Driven by that divine, Mohapi Pule has gone a step further – by coming up with a new type of brandy – to make you merry.
The brandy, Mountain Spels Brandy, will make the heart of the dying man rejoice.
“The healthy nutrients in fruits that make brandy, end up in you when you drink it,” he said.


Pule studied nutrition at the National University of Lesotho.
His brandy is made by fermenting fruits into wine. The wine is then distilled into a brandy. It carries the flavour and the aroma of the original fruits.


The story began when Pule was born in Quthing, Mphaki. He was born to a hardworking mother who brew traditional beer like no other.
“She brew beer well before I was born. She is still making it to this day,” he said.


His passion for brewing was probably “born” even before he was born. Mothers have a hidden way of passing not just their looks but their passions to their children.

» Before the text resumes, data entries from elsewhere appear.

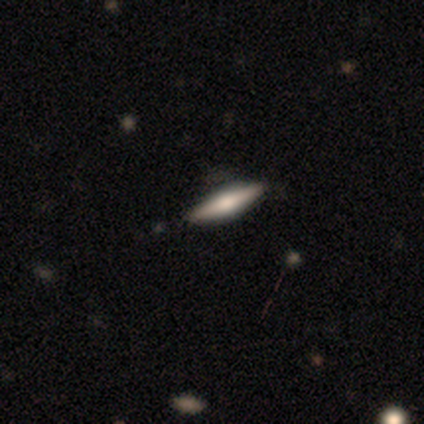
Volunteers were most divided on "smooth or featured": smooth: 50%, featured or disk: 25%, star or artifact: 25%. More confident: how rounded — cigar-shaped (100%); merging — none (100%).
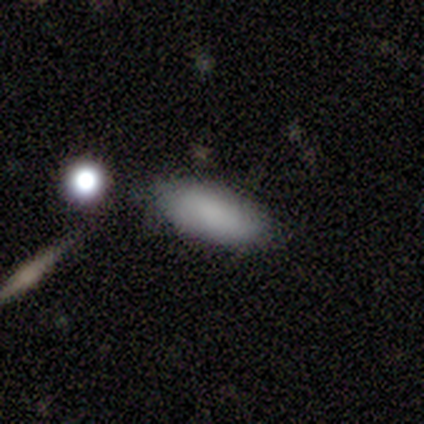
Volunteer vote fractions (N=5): This is clearly a smooth galaxy (100%). How rounded: clearly in between (100%). Merging: clearly none (80%).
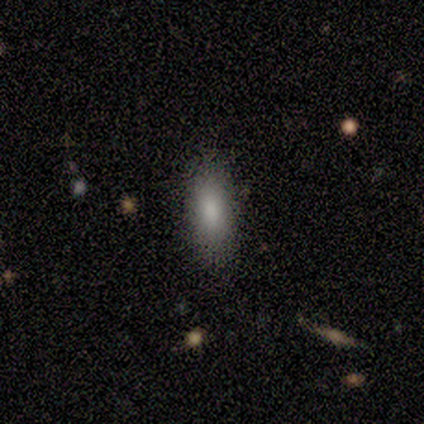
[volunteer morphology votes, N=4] Smooth or featured: smooth — 100%
How rounded: in between — 75% (cigar-shaped — 25%)
Merging: none — 100%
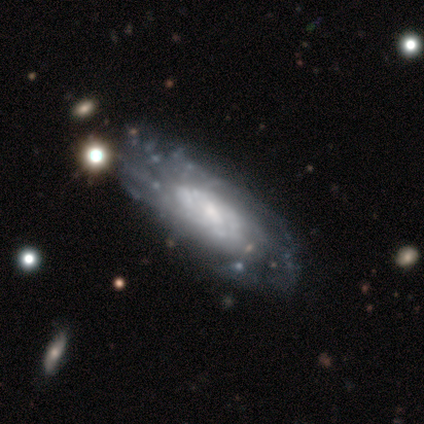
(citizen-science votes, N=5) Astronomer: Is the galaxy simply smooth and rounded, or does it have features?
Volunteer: featured or disk — 80%.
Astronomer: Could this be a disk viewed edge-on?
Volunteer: yes — 50%, tied with no at 50%.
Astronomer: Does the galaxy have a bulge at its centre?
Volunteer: rounded — 100%.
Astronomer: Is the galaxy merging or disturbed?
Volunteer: none — 80%.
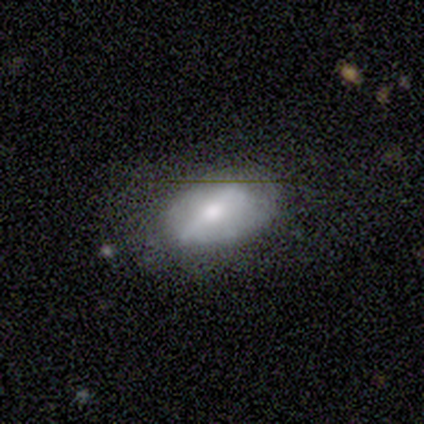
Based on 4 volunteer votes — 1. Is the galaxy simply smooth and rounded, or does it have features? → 75% smooth, 25% featured or disk, 0% star or artifact.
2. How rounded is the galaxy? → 100% in between, 0% round, 0% cigar-shaped.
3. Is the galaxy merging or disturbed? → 50% none (tied), 50% major disturbance (tied), 0% minor disturbance, 0% merger.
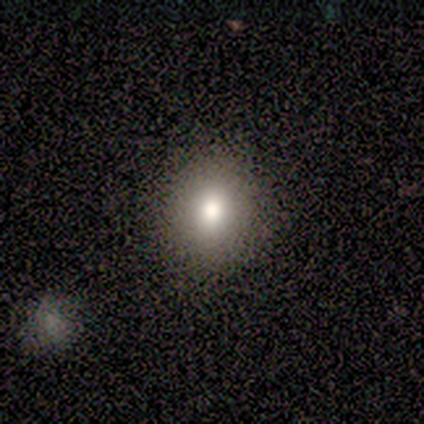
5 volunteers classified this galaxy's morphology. Smooth or featured? smooth (100%)
How rounded? round (80%)
Merging? none (100%)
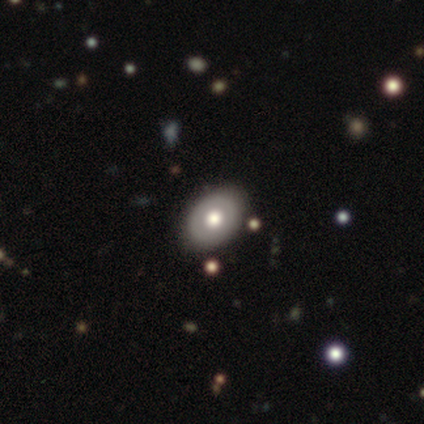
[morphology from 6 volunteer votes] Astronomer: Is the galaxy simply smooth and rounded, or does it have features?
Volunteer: smooth — 50%, tied with featured or disk at 50%.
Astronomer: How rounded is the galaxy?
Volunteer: in between — 100%.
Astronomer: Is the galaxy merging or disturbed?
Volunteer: none — 100%.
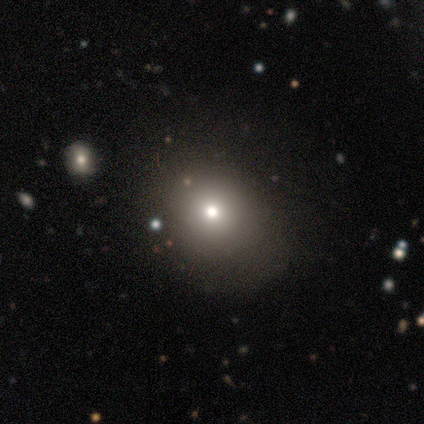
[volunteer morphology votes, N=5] A smooth galaxy with no disk features (80%) that is round (75%).

Vote fractions:
- Smooth or featured? smooth: 80% / star or artifact: 20% / featured or disk: 0%
- How rounded? round: 75% / in between: 25% / cigar-shaped: 0%
- Merging? none: 100% / minor disturbance: 0% / major disturbance: 0% / merger: 0%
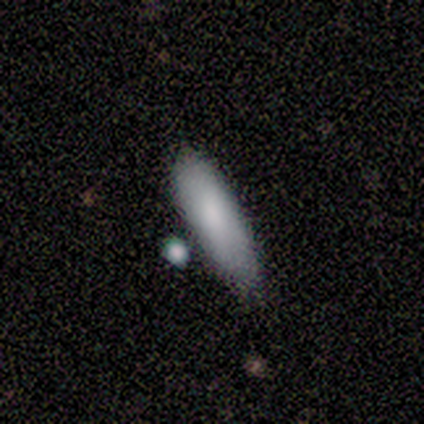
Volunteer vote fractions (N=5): A smooth galaxy with no disk features (100%) that is cigar-shaped (60%).

Vote fractions:
- Smooth or featured? smooth: 100% / featured or disk: 0% / star or artifact: 0%
- How rounded? cigar-shaped: 60% / in between: 40% / round: 0%
- Merging? none: 80% / minor disturbance: 20% / major disturbance: 0% / merger: 0%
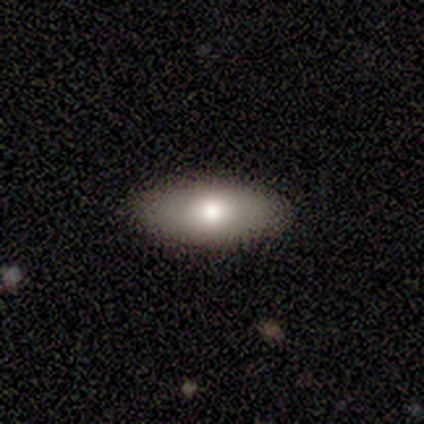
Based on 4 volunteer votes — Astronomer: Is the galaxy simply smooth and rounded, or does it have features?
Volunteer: smooth — 75%.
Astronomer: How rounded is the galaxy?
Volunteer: in between — 100%.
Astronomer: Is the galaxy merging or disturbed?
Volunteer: none — 75%.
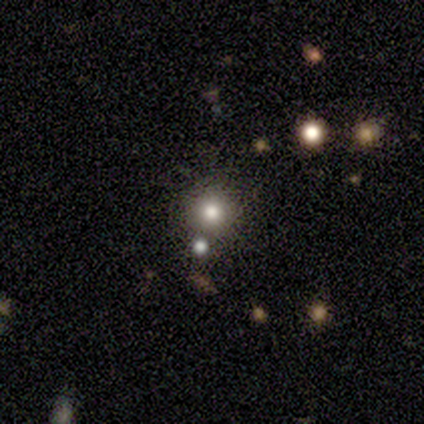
This appears to be a smooth galaxy with no disk features (86%) that is round (100%). Merging: none (50%).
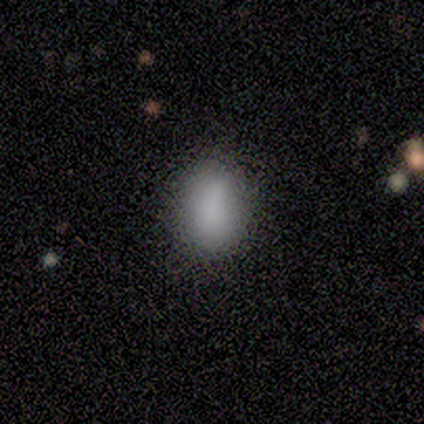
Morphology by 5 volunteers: smooth_or_featured: smooth (p=0.80) [alt: star or artifact p=0.20]
how_rounded: in between (p=0.75) [alt: round p=0.25]
merging: none (p=0.50) [tied with: minor disturbance p=0.50]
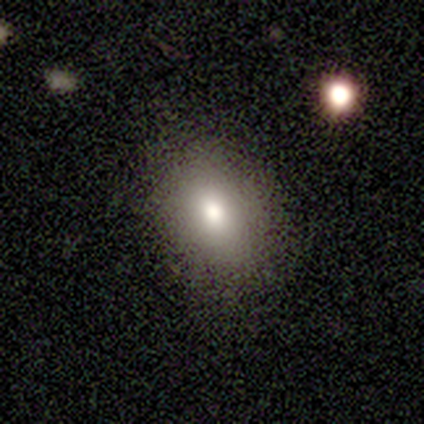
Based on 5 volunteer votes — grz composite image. It shows a smooth galaxy with no disk features (80%) that is in between round and cigar-shaped (75%). Merging: none (75%).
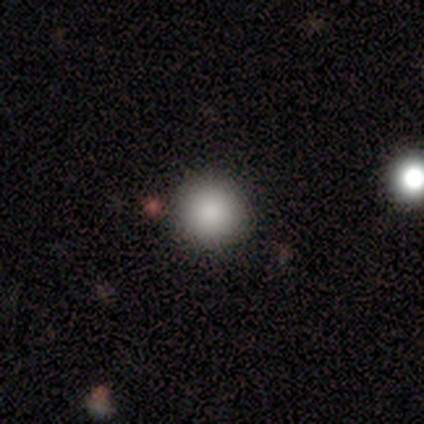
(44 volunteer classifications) Volunteers were most divided on "smooth or featured": smooth: 84%, star or artifact: 11%, featured or disk: 5%. More confident: how rounded — round (100%); merging — none (87%).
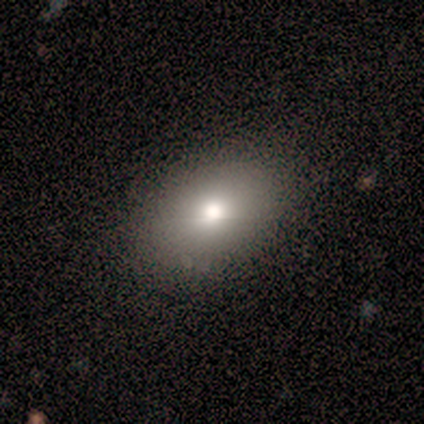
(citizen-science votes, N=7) Smooth or featured: smooth — 86% (featured or disk — 14%)
How rounded: in between — 83% (round — 17%)
Merging: none — 86% (minor disturbance — 14%)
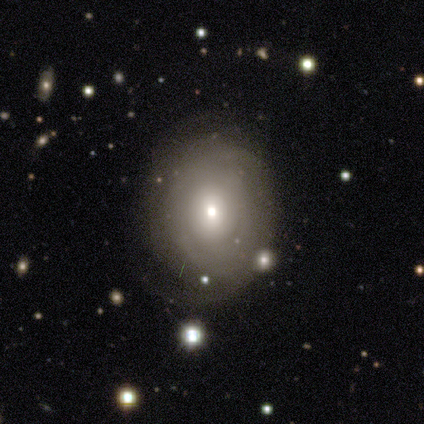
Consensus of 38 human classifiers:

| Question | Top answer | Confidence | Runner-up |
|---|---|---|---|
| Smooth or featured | featured or disk | 58% | smooth (32%) |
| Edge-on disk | no | 100% | — |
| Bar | no | 91% | weak (9%) |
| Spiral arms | yes | 68% | no (32%) |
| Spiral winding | tight | 80% | medium (20%) |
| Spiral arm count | can't tell | 60% | 1 (13%) |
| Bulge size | small | 45% | moderate (36%) |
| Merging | none | 68% | minor disturbance (18%) |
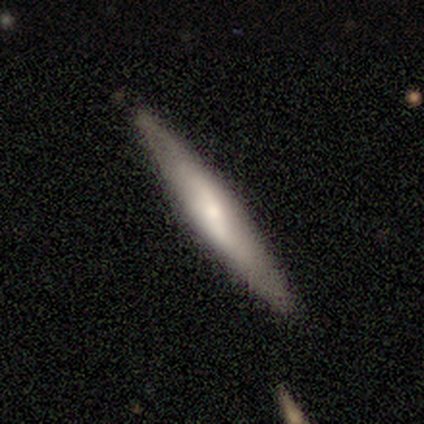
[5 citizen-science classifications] Smooth or featured?
  - featured or disk: 80% *
  - smooth: 20%
  - star or artifact: 0%
Edge-on disk?
  - yes: 100% *
  - no: 0%
Edge-on bulge?
  - none: 50% * (tied)
  - rounded: 50% * (tied)
  - boxy: 0%
Merging?
  - none: 100% *
  - minor disturbance: 0%
  - major disturbance: 0%
  - merger: 0%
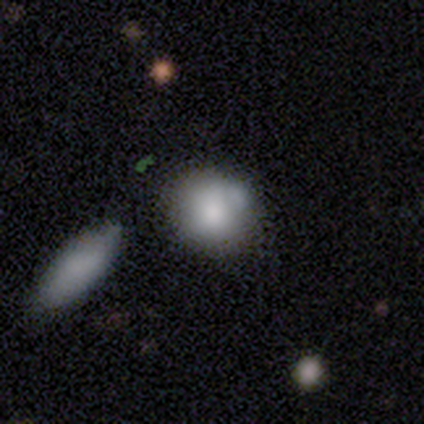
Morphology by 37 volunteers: This appears to be a smooth galaxy with no disk features (78%) that is round (72%). Merging: none (54%).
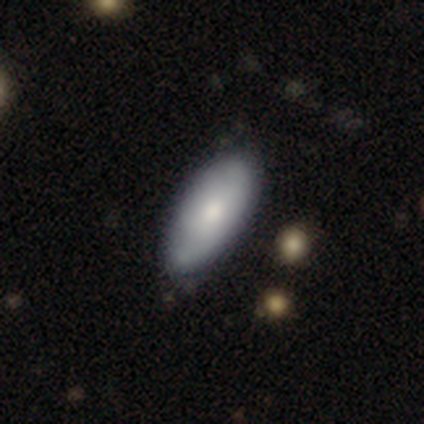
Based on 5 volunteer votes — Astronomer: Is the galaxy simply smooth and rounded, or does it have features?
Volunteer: smooth — 60%.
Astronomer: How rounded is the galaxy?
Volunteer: in between — 100%.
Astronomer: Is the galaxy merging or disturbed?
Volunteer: minor disturbance — 50%.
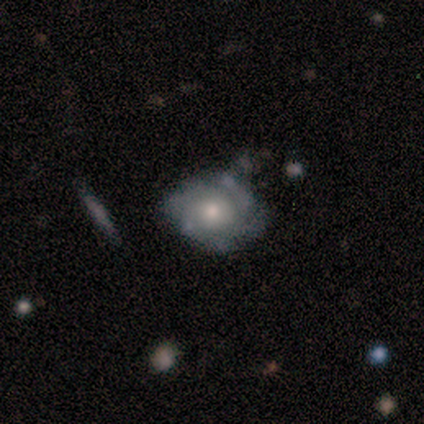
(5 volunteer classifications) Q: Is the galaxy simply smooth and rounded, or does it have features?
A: featured or disk — 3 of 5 (60%).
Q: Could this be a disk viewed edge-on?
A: no — 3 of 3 (100%).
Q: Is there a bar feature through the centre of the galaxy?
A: no — 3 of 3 (100%).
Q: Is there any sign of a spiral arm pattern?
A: yes — 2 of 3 (67%).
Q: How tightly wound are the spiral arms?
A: tight — 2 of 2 (100%).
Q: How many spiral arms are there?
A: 2 — 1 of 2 (50%, tied with can't tell).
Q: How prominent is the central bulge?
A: small — 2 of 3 (67%).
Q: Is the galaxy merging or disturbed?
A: none — 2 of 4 (50%).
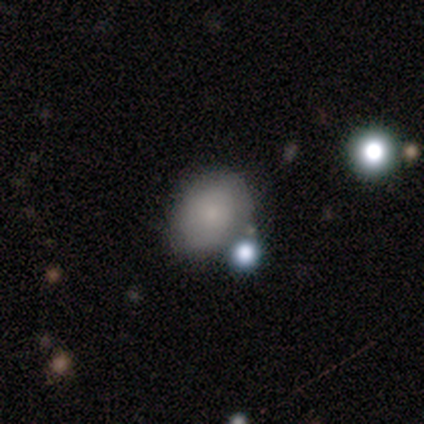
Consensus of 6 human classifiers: smooth_or_featured: smooth (p=0.67) [alt: featured or disk p=0.33]
how_rounded: round (p=0.75) [alt: in between p=0.25]
merging: none (p=0.67) [alt: minor disturbance p=0.33]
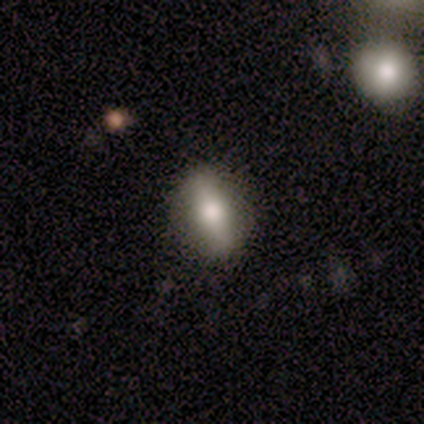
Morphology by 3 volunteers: A featured or disk galaxy (100%) viewed edge-on (100%) with a rounded central bulge (100%). Merging: none (67%).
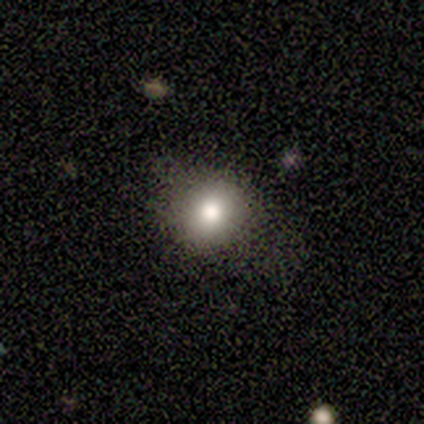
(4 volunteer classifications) Volunteers were most divided on "smooth or featured": smooth: 75%, featured or disk: 25%, star or artifact: 0%. More confident: how rounded — round (100%); merging — none (75%).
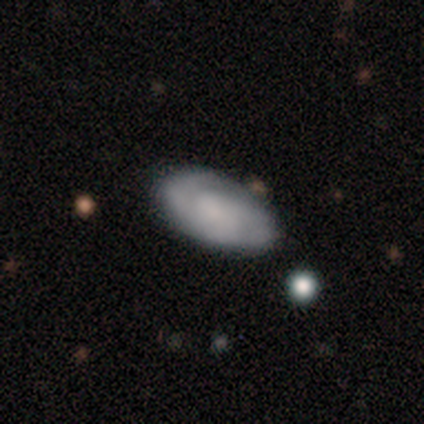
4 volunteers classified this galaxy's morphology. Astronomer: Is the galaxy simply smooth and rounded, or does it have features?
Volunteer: featured or disk — 75%.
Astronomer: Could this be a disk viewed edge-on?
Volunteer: no — 100%.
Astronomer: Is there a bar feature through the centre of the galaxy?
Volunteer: no — 67%.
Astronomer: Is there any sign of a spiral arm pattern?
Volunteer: yes — 100%.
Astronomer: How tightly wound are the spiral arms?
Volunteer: medium — 67%.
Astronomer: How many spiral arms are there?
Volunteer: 3 — 67%.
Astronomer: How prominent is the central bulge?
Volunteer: none — 67%.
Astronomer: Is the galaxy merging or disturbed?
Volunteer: none — 75%.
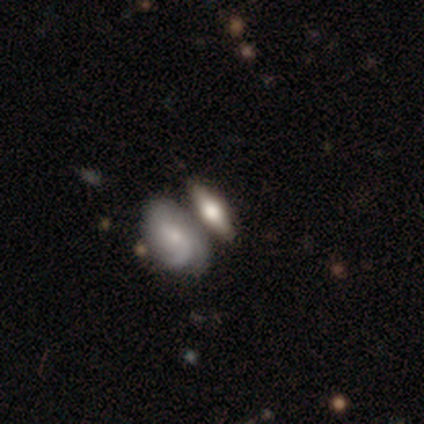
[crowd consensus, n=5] This appears to be a featured or disk galaxy (60%) with a weak bar (100%), 1 (50%, tied with can't tell) tight (100%) spiral arms (100%) and a moderate central bulge (100%). Merging: merger (80%).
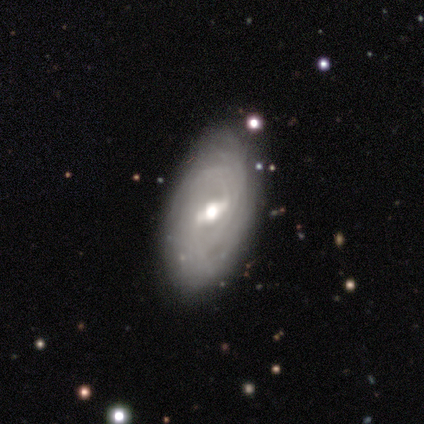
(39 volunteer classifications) Morphology: type=featured or disk (85%); edge-on=no (97%); bar=weak (53%); spiral arms=yes (81%); winding=tight (62%); arm count=can't tell (50%); bulge=moderate (72%); merging=none (66%).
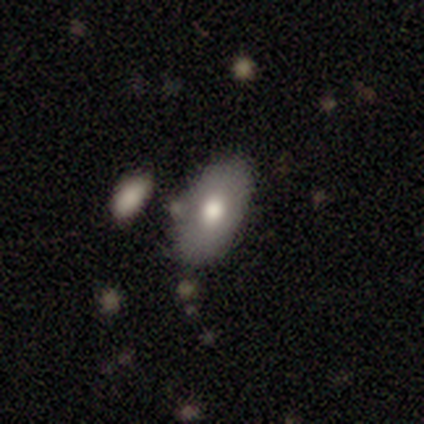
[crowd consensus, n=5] Smooth or featured? smooth (80%)
How rounded? in between (100%)
Merging? none (80%)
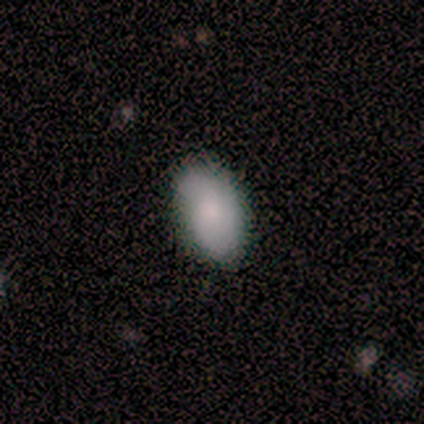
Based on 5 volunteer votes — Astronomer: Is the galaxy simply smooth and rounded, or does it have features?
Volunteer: smooth — 80%.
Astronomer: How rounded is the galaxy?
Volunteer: in between — 75%.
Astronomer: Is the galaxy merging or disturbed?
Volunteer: none — 80%.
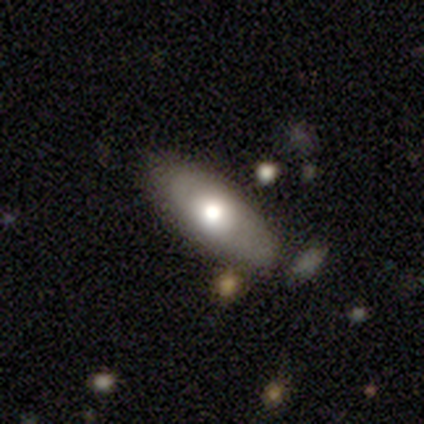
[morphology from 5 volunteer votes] Smooth or featured?
  - featured or disk: 80% *
  - smooth: 20%
  - star or artifact: 0%
Edge-on disk?
  - no: 100% *
  - yes: 0%
Bar?
  - no: 100% *
  - strong: 0%
  - weak: 0%
Spiral arms?
  - no: 100% *
  - yes: 0%
Bulge size?
  - moderate: 75% *
  - large: 25%
  - dominant: 0%
  - small: 0%
  - none: 0%
Merging?
  - none: 40% * (tied)
  - minor disturbance: 40% * (tied)
  - major disturbance: 20%
  - merger: 0%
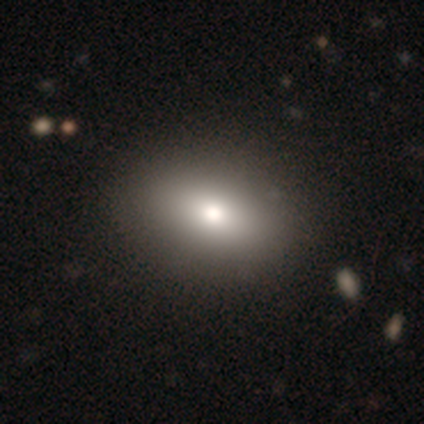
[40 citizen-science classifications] Smooth or featured?
  - smooth: 70% *
  - featured or disk: 25%
  - star or artifact: 5%
How rounded?
  - in between: 89% *
  - round: 11%
  - cigar-shaped: 0%
Merging?
  - none: 55% *
  - minor disturbance: 11%
  - merger: 3%
  - major disturbance: 0%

As he grew up, he found that he was still intertwined with his mom’s brewing business in one way or another.
“Mostly, I am expected to fetch water for the brewing process. That, I still do to this day when I visit home,” he says.
Two decades later, Pule found himself in the Roma Valley, doing BSc in Nutrition.


“At some point, I found that I had lost purpose in life. There was not a thing that I could say, well, I was passionate about this thing or that thing.”
That situation, of course, threw him into some serious soul-searching.
It brought him back to his roots.


“During this period, I recalled that when I was younger, I used to imagine helping my mom do the packaging of the beer she was making and helping distribute it countrywide,” he said.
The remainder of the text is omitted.